AMONG the recent wall-daubings  in the Larne region, there was one which warned “No Economic United Ireland”. 
 
Before we look more closely at the implications of that statement, let’s look at the North-South economic relationship generally.
 

In  2019, 35 per cent of the North’s exports were to the South. Brexit would have caused massive trade disruption in Ireland, but fortunately an agreement was reached between the UK and the EU that the North would remain part of the UK but would observe EU rules on trade, so that the flow of goods between North and South could continue. In short, the North gets to keep its cake and eat it – free access to the EU, free access to Britain.

So this 35 per cent of the North’s exports  that flow south – is this something Northerners are being forced to engage in? Unlikely.

You trade because it makes you money, so clearly northern traders are happy for the opportunity to trade with the south.  Which means we can be reasonably sure our original daubed statement ‘No Economic United Ireland’ wasn’t painted by people heavily into trading North-South.

In fact,  the grafitto has a distinct  dog-in-the-manger smell. These daubers have no interest in trading North-South themselves, but they want to prevent others from doing so. 

There is a strand of unionism that fears economic unity which worked smoothly and in the interests of all would be just the thing that encouraged enough ‘soft’ unionists to shift their thinking and perhaps endorse the idea of a reunited Ireland.

But the daubers aren’t totally foolish.

The more North and South act as one economic unit, the closer their people will become and the more people North and South will begin to ponder the next logical step, and wonder if a border poll on a politically united Ireland mightn’t be a bad idea.

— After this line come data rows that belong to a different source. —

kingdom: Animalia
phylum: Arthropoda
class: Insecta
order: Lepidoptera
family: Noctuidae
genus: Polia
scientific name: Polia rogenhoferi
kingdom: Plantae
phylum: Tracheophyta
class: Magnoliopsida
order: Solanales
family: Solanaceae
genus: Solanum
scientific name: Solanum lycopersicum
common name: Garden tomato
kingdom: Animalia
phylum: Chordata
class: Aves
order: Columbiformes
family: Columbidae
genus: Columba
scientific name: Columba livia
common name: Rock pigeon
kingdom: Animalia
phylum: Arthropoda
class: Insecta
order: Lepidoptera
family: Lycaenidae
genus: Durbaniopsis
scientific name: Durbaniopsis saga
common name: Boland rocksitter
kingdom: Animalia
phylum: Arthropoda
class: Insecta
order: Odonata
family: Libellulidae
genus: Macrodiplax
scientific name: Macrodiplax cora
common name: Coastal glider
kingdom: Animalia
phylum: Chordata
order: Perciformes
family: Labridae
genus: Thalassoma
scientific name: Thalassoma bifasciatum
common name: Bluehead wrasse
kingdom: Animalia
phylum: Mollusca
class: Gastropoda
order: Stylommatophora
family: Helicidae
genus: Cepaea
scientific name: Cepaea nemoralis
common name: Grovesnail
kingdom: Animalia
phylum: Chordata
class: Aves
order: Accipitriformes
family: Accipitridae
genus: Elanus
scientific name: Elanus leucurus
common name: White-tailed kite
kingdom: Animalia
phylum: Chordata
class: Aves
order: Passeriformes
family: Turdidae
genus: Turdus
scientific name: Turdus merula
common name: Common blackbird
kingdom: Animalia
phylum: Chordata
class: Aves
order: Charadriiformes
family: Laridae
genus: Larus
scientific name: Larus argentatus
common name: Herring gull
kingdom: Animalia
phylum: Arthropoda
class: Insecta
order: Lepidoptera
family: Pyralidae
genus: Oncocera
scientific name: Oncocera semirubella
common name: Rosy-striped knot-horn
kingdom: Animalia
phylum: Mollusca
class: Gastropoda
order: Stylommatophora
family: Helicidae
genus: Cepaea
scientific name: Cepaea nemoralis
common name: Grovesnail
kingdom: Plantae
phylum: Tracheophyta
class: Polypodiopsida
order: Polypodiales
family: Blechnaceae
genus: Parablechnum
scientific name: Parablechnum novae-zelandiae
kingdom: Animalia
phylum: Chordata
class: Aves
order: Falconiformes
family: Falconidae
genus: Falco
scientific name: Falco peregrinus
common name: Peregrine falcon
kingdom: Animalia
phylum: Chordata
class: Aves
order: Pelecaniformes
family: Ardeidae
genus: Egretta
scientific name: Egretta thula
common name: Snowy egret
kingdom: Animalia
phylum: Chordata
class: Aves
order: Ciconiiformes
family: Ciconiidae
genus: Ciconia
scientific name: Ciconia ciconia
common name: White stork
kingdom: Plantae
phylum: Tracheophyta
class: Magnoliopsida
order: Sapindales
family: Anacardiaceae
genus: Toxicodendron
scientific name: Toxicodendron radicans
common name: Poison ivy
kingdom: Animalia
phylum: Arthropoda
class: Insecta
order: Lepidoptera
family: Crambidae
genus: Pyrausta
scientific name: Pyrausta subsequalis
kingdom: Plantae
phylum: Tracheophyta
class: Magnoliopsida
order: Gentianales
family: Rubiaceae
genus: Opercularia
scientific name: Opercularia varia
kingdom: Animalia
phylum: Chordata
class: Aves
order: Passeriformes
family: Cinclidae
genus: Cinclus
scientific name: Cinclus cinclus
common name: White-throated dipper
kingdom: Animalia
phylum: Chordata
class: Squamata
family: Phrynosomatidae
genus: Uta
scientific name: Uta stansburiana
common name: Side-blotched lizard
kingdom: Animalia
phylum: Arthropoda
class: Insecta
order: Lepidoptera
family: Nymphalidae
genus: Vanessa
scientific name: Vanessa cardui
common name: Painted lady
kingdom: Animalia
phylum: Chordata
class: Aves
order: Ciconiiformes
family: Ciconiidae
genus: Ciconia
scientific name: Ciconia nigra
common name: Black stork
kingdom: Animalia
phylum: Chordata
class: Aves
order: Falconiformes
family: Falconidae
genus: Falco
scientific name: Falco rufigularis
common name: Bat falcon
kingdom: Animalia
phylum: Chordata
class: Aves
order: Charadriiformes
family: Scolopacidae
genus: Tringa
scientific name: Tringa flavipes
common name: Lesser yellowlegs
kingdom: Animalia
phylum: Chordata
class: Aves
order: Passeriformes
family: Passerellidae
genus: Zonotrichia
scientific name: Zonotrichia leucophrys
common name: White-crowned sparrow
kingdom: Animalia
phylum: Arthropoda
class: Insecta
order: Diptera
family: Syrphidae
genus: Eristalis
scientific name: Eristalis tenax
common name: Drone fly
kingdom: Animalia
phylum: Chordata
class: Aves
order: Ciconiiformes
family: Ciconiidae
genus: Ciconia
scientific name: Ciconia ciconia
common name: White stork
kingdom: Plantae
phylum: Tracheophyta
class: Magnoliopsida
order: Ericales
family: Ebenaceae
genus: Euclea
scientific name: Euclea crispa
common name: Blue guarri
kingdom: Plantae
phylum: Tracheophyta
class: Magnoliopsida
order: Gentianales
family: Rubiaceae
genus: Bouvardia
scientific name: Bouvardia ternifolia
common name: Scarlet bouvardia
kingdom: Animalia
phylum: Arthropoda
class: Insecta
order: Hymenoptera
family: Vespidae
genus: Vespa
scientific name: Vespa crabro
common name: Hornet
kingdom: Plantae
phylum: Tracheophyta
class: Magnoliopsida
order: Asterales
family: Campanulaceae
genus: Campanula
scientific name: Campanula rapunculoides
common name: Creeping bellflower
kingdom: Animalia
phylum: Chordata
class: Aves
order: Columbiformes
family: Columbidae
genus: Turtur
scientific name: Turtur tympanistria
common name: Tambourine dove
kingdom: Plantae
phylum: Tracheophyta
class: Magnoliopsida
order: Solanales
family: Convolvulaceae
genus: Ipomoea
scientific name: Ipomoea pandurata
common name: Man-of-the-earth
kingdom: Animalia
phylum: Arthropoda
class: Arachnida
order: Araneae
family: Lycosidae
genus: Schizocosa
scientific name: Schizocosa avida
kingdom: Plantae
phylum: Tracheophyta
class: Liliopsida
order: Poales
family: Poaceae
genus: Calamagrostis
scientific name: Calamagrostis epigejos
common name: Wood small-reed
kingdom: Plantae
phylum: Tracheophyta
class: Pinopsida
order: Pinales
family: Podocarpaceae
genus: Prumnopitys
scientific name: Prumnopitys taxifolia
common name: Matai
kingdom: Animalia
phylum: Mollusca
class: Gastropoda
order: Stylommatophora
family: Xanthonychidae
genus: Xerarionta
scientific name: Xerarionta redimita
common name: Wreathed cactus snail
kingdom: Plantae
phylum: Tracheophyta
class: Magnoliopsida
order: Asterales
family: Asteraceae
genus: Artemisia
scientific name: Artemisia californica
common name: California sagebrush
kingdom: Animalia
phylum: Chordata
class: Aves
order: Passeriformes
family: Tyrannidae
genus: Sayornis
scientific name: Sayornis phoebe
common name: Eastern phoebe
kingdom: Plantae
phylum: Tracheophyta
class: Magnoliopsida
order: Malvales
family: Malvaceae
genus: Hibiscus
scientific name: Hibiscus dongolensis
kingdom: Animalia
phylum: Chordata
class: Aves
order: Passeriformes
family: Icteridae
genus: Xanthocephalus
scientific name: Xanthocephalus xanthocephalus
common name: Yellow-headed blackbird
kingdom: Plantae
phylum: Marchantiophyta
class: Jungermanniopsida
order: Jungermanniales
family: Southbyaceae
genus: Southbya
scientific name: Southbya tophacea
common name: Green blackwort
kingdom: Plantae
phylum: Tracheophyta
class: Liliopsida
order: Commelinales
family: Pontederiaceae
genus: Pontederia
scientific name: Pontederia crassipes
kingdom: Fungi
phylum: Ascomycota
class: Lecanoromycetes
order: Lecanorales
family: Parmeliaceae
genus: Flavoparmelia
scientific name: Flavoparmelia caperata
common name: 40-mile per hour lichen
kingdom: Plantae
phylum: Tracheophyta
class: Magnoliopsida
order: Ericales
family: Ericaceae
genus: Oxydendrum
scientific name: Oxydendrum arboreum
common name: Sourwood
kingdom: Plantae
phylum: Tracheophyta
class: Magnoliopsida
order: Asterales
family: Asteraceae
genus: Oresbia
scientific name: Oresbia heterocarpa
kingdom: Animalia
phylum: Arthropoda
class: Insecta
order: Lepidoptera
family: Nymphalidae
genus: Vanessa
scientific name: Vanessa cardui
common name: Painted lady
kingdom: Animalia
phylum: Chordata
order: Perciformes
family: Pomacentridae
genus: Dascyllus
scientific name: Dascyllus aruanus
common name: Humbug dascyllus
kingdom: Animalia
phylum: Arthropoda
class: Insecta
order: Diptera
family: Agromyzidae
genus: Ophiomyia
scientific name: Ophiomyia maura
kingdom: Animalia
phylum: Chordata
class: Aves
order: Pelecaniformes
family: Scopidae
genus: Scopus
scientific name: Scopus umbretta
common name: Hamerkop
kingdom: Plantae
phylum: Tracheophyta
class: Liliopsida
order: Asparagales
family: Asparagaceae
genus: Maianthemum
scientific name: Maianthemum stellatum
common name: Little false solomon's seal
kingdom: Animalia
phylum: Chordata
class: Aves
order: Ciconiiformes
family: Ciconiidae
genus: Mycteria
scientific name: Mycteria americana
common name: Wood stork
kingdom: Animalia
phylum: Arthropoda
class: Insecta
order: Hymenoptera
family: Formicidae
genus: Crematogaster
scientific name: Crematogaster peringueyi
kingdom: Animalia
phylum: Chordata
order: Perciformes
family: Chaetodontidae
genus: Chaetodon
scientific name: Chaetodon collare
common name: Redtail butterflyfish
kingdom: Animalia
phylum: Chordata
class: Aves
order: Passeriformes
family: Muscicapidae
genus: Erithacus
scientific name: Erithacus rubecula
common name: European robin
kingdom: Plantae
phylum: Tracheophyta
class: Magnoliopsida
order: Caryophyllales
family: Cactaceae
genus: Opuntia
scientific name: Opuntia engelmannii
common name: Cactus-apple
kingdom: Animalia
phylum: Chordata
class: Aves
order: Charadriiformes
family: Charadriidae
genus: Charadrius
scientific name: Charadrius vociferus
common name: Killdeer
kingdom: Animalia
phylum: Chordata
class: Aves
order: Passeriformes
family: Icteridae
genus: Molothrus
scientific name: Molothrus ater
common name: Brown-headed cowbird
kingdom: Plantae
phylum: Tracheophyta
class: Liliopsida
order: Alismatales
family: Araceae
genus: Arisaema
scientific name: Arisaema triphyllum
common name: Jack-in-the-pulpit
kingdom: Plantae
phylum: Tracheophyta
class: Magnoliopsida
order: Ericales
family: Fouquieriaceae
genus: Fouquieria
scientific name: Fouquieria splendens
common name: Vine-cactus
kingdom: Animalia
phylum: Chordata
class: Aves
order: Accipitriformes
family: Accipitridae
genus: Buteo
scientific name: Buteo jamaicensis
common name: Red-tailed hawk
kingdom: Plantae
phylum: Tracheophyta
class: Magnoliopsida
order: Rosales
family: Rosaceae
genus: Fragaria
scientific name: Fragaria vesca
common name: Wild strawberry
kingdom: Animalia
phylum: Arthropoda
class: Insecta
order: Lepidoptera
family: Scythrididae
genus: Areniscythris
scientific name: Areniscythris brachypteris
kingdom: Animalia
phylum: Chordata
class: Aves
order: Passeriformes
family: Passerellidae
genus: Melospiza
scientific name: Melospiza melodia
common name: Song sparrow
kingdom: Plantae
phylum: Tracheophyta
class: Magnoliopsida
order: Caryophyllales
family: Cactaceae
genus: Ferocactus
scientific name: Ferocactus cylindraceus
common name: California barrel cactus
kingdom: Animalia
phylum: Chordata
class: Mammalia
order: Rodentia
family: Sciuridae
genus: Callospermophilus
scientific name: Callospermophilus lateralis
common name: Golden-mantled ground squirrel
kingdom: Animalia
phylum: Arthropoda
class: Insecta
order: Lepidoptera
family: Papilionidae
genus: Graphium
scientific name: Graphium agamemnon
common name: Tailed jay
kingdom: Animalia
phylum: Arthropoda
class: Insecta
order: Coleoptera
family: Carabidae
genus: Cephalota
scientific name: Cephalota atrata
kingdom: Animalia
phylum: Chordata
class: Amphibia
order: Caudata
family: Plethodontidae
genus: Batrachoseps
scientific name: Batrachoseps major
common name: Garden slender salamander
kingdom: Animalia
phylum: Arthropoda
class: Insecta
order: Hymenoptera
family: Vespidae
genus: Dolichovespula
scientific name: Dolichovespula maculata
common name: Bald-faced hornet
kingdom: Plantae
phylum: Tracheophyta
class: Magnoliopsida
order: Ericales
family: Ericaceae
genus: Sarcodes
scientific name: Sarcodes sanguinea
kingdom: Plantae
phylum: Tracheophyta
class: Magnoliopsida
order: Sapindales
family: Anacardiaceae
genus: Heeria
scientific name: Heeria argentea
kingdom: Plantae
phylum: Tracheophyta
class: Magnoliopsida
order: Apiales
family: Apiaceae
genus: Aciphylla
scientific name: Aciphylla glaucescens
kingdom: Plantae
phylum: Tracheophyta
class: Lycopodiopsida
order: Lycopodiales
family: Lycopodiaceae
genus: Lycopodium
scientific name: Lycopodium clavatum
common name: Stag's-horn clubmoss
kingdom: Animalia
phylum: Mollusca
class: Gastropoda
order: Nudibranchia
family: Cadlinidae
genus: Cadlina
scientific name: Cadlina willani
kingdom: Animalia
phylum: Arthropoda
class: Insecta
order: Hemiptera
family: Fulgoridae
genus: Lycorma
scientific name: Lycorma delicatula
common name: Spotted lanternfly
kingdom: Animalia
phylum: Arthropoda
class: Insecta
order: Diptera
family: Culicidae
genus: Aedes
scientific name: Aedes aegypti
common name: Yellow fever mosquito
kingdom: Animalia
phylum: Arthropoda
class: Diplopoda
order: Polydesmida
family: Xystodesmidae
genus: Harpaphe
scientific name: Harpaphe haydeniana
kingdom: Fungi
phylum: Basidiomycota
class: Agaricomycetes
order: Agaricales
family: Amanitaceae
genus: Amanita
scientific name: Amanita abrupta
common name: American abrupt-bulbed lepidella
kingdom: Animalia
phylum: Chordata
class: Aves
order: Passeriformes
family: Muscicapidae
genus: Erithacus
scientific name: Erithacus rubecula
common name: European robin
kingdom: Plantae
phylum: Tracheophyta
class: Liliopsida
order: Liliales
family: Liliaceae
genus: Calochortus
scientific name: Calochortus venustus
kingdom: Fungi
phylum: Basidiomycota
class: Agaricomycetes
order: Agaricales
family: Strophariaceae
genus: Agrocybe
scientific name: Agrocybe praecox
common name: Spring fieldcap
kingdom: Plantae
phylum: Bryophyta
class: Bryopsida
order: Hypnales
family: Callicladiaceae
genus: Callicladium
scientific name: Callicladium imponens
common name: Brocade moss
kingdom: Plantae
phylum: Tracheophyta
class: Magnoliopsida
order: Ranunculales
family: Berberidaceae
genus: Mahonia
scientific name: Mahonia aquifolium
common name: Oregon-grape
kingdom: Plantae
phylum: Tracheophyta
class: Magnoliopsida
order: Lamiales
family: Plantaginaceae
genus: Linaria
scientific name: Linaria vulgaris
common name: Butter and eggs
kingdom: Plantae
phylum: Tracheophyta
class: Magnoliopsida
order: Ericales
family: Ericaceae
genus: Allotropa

So if you’re opposed to political union throughout the island, it’s not totally surprising that you’re wary of economic unity. Nationalists and republicans like to remind unionists that a change in the North’s constitutional position can only come about when and if the people North and South vote for it. Which is absolutely true – except that there is a strand of unionism that fears economic unity which worked smoothly and in the interests of all would be just the thing that encouraged enough ‘soft’ unionists to shift their thinking and perhaps endorse the idea of a reunited Ireland.
 
The Irish Times  recently noted in an editorial that unionism appears to produce an awful lot of nay-sayers. Anti-scientific, anti-lockdown, mistrust of Westminster, mistrust of Dublin, Sammy Wilson talking about waging “guerrilla warfare” against the protocol. Was it John Hume who said if you were to take the word ‘No’ out of the DUP vocabulary, you’d render them speechless?
 
What the DUP and other hard-line unionists miss is that the more they struggle and cry “Foul!” the more tied up in sticky net of contradictions they become. Yelling charges of betrayal at your love object isn’t going to increase the love object’s desire to be close to you.

The DUP’s brief moment in the Westminster sun, when they held the balance of power, was no doubt exhilarating. But that same sun melted their masks and exposed them to the up-close gaze of British politicians and the British people. What they saw and heard left many Brits dismayed and even shocked.  Which is good, because it helps them understand more fully what we here have had to put up with for decades.
 
The good news for unionism –  the good news for all of us – is that the Irish Protocol offers a real chance to prosper at a time when many other countries will be struggling. The bad news is that the DUP and their hangers-on appear not to have the wit to grasp this chance, so fixated are they on yet another British betrayal.